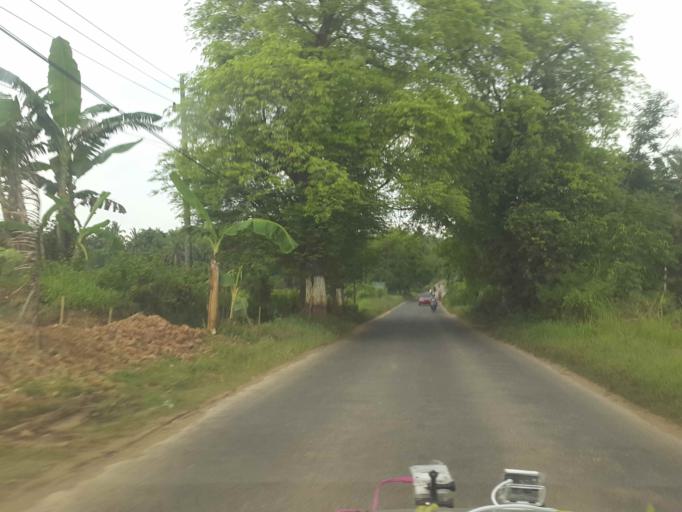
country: ID
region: East Java
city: Ganjur
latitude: -6.9728
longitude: 113.8623
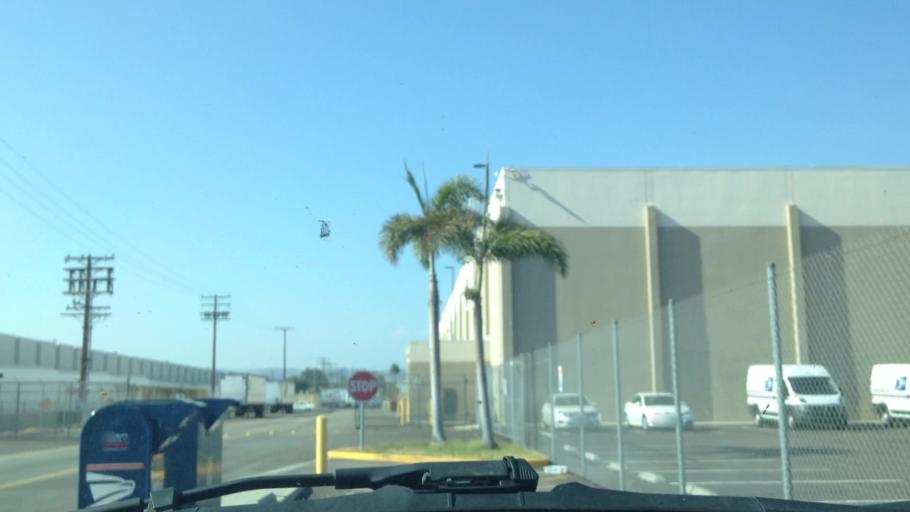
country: US
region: California
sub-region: Orange County
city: Yorba Linda
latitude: 33.8598
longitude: -117.8022
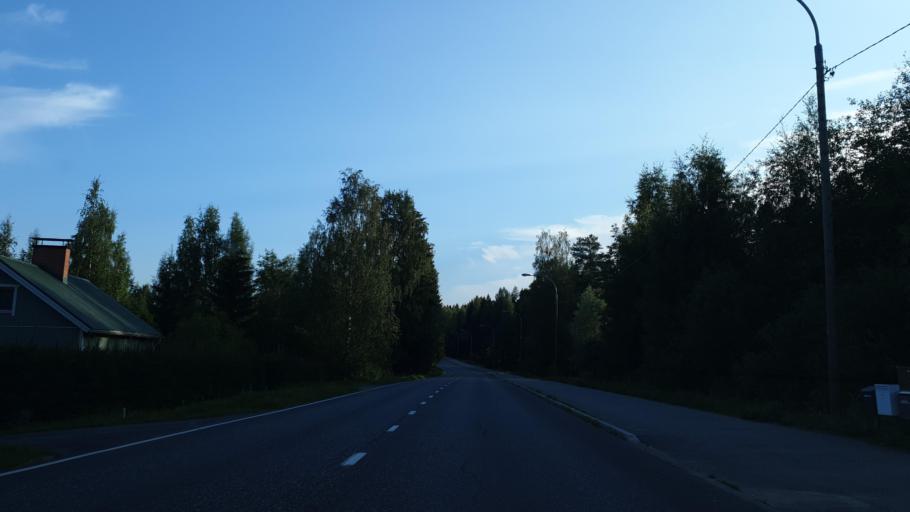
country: FI
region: Northern Savo
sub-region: Koillis-Savo
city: Kaavi
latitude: 62.9811
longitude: 28.4984
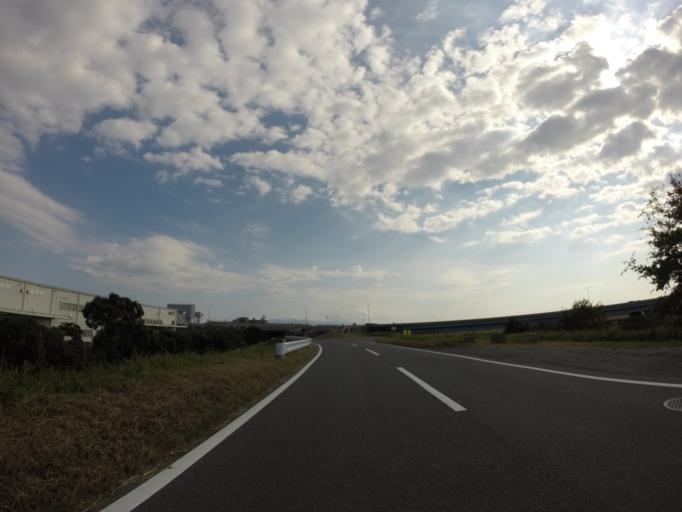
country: JP
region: Shizuoka
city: Fuji
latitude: 35.1326
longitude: 138.6417
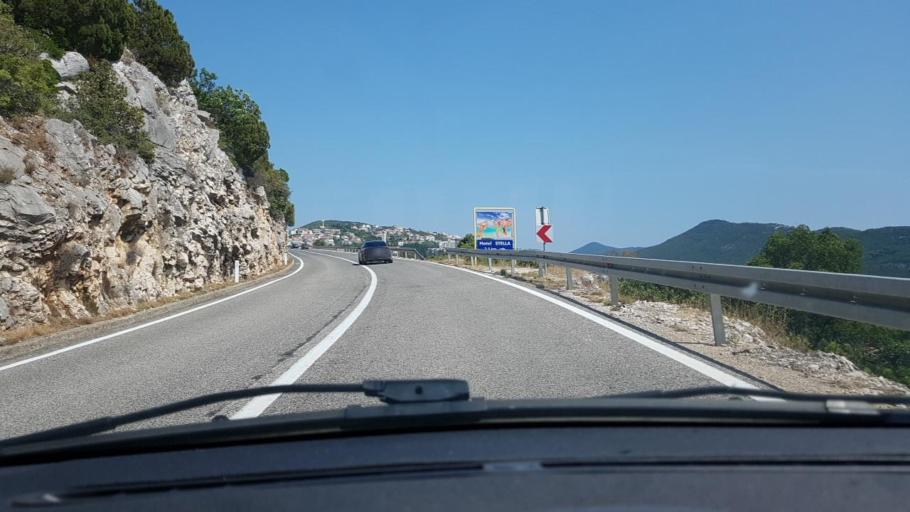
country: BA
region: Federation of Bosnia and Herzegovina
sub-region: Hercegovacko-Bosanski Kanton
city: Neum
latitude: 42.9302
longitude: 17.6013
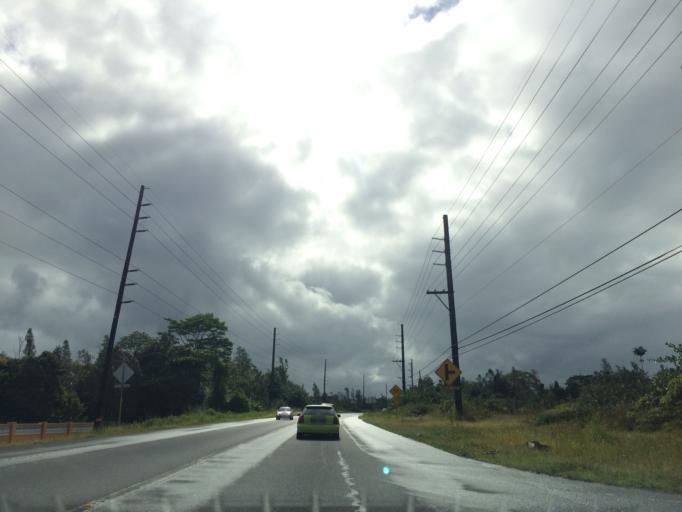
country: US
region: Hawaii
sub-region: Hawaii County
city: Ainaloa
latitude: 19.5456
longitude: -154.9770
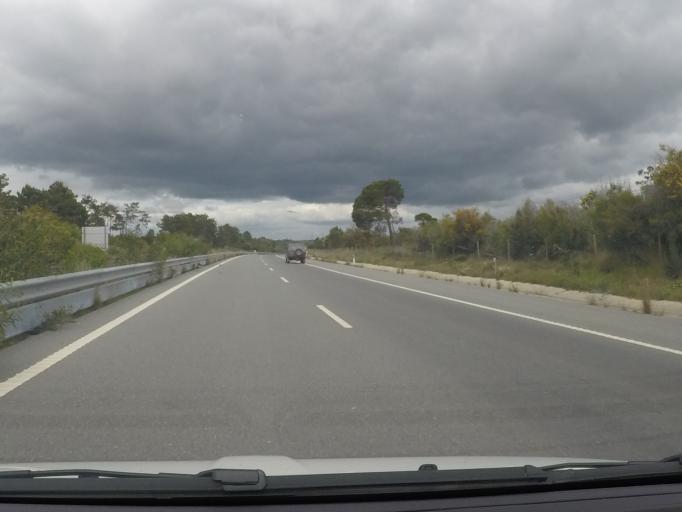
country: PT
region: Setubal
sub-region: Santiago do Cacem
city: Santo Andre
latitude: 37.9850
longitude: -8.7828
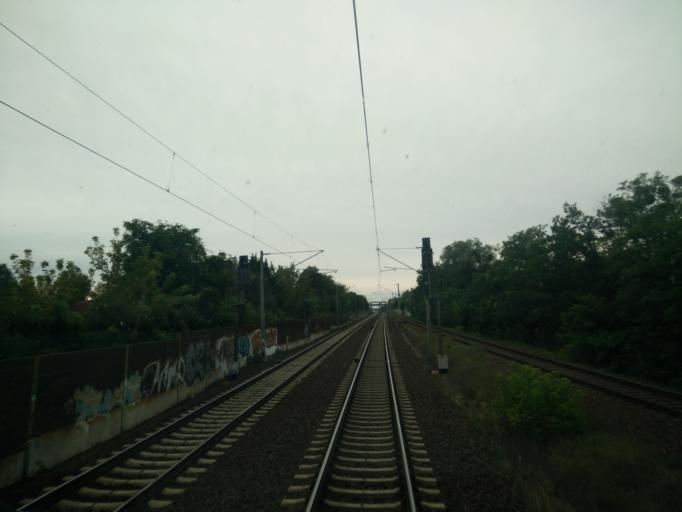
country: DE
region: Brandenburg
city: Brieselang
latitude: 52.5869
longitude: 12.9844
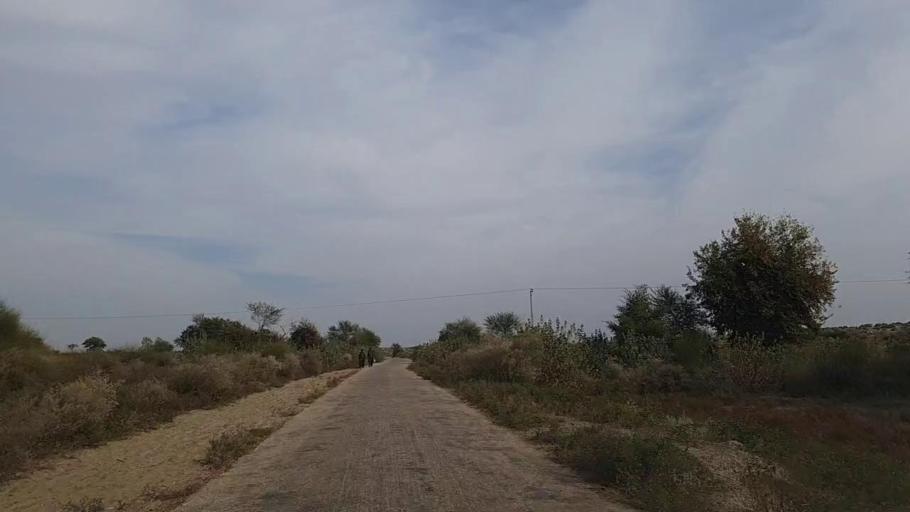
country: PK
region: Sindh
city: Jam Sahib
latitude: 26.4416
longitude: 68.6073
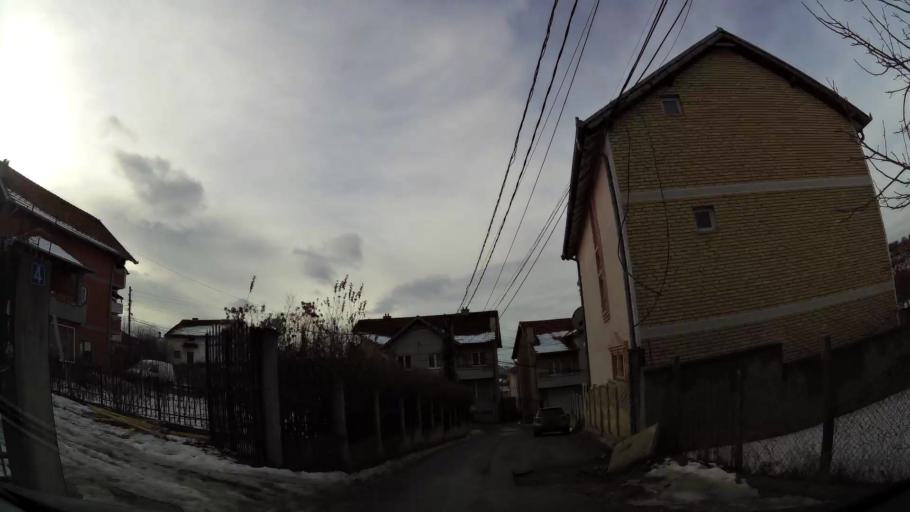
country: XK
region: Pristina
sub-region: Komuna e Prishtines
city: Pristina
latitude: 42.6712
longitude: 21.1870
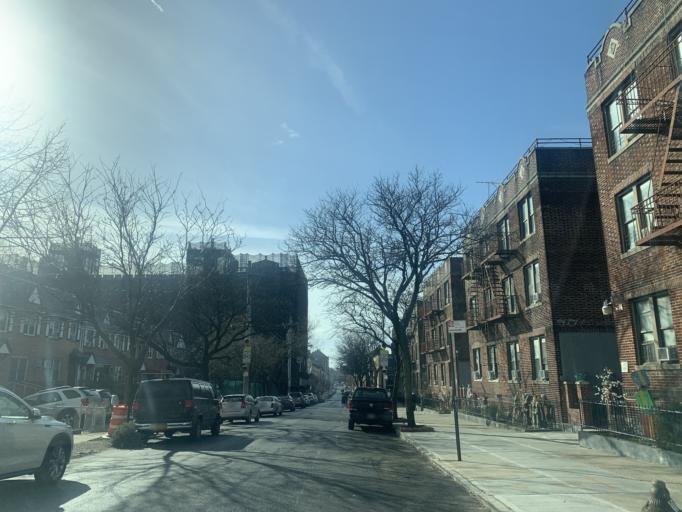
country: US
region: New York
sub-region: Queens County
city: Long Island City
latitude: 40.7078
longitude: -73.9193
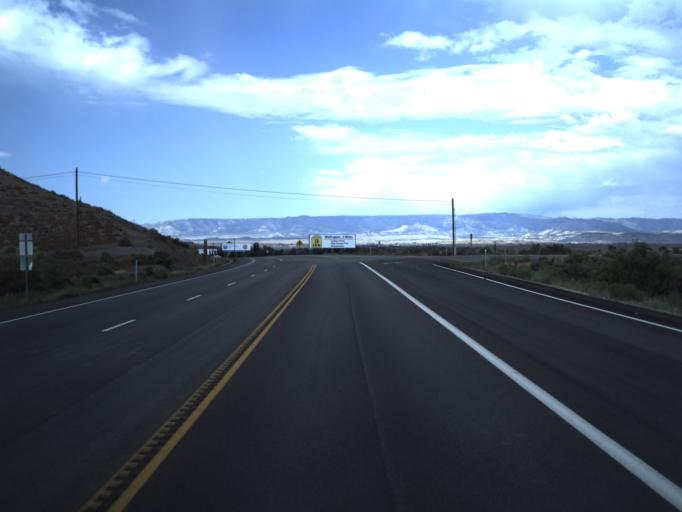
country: US
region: Utah
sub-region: Carbon County
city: Wellington
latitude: 39.5494
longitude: -110.6671
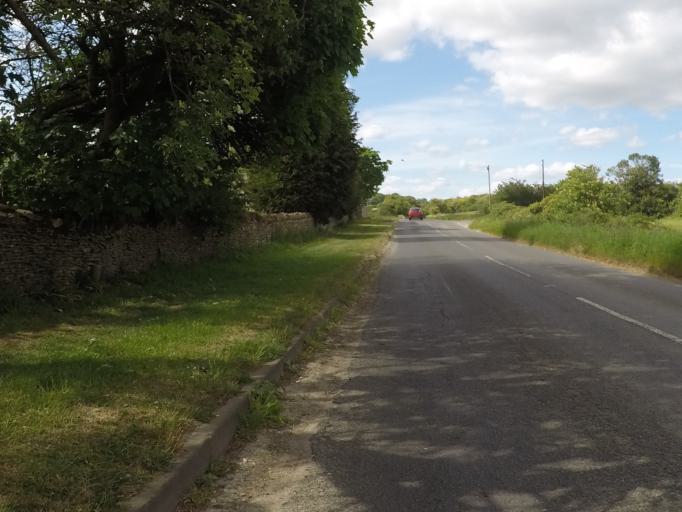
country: GB
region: England
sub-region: Oxfordshire
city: Witney
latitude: 51.8276
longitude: -1.5025
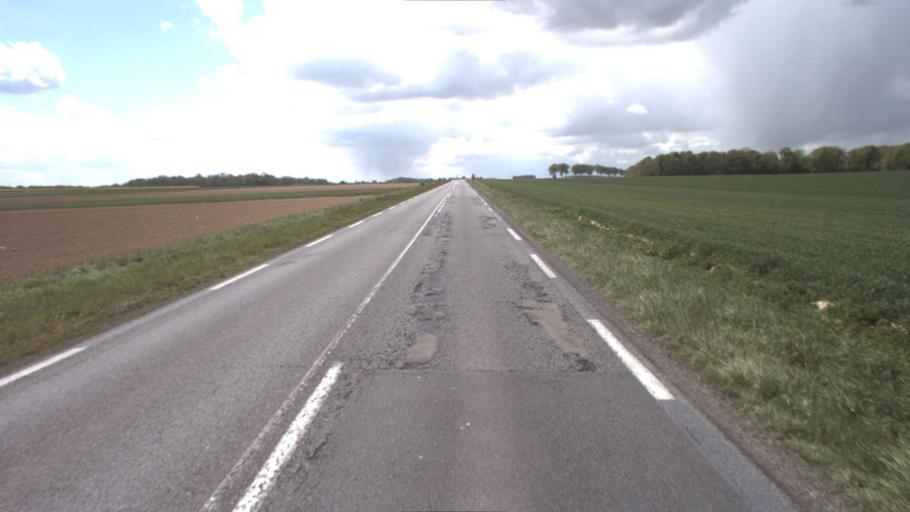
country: FR
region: Ile-de-France
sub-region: Departement de Seine-et-Marne
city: Choisy-en-Brie
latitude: 48.6939
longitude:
▬▬▬▬▬▬▬▬▬▬
> [Exercise brief]: Find every line above that contains the string "County", matching case exactly, and copy each of those lines in full.

> [Solved problem]:
sub-region: Orange County
sub-region: Hawaii County
sub-region: Queens County
sub-region: Carbon County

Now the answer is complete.